Família é um negócio engraçado. Tem o Gaiarsa, aquele psicanalista, que diz que a família é uma espécie de nascente das nossas misérias. Não deixa de estar certo, de vez que é nela que começamos a exercitar nosso modo de nos relacionar com os demais. É verdade que muitas vezes a gente quer estrangular todos os membros deste primeiro clube a que nos associamos. Aliás, como disse Groucho Marx, “eu não entraria pra um clube que me aceita como sócio...”
Não sei se é bem o caso hoje. Tempos atrás até concordaria com ele, já que o nome mais adequado para minha auto-estima seria baixíssima-estima. Durante muito tempo, por razões diversas e com a ajuda caridosa de muitos, eu estava perfeitamente bem enquadrada no clube do “pobre-coitada-de-mim-que-sou-uma-bela-porcaria-que-não-devia-ter-nascido”. Em resumo, aquele tipo que quando a mãe pariu, jogou fora a criança e criou a placenta. Aborto da natureza.Feia, desingonçada, descoordenada, incapaz de alguma idéia razoável (brilhante, então, seria pedir milagre), enfim, desprovida de qualquer predicativo.
Cresci numa cidade pequena, família muito conhecida e todo mundo com fama de geninho. Exceto, claro, este acidente de percurso que vos fala. Cinco irmãs e dois irmãos. Os irmãos nem contam, porque homem tinha privilégio e acabou-se. Entre as irmãs, eu era (ou pelo menos era o que eu sempre ouvia) o geninho do cão. Teimosa, geniosa, o cão de ruim.
-         Olha a tua irmã: dez em Matemática, dez em Ciências, dez em Física, dez em Português....

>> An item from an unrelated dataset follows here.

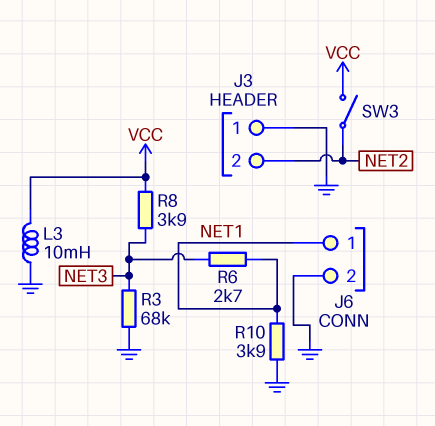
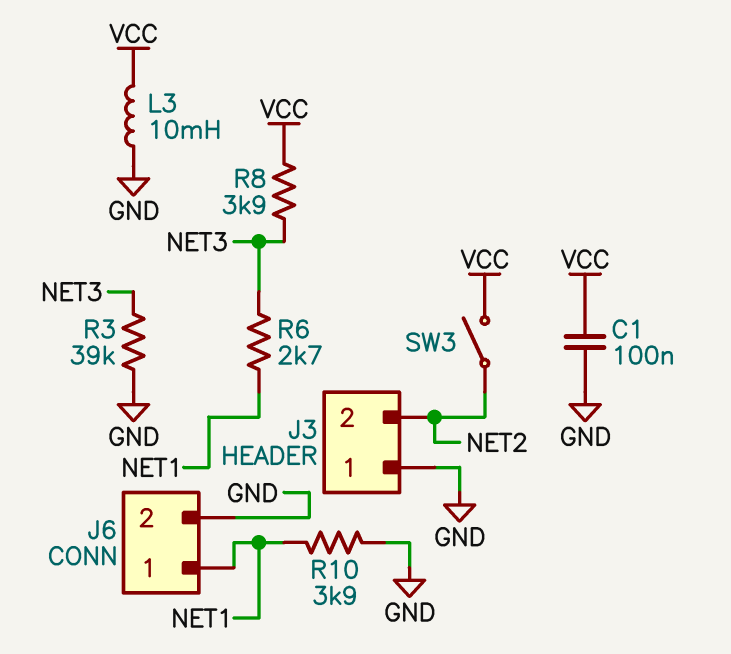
C1: none -> 100nF (GND, VCC)
R3: 68k (GND, NET3) -> 39k (GND, NET3)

Sem falar no dez com louvor em Relações Públicas. Minha irmã era grande. Eu ficava impressionada. Até hoje fico. A danada é reconhecida até (e principalmente) pelos cachorros (virou Veterinária e das boas). Se o telefone tocasse, eu nem me dava o trabalho de atender, porque sabia que era para ela. Na escola, a gente só era conhecida pelo sobrenome, o que já me tirava qualquer direito a ter um oitinho. Só valia dez. E eu, ré confessa, era um terror. Tirava o necessário e tava de bom tamanho.Só espero que ela não me trucide por colocar estes podres em público...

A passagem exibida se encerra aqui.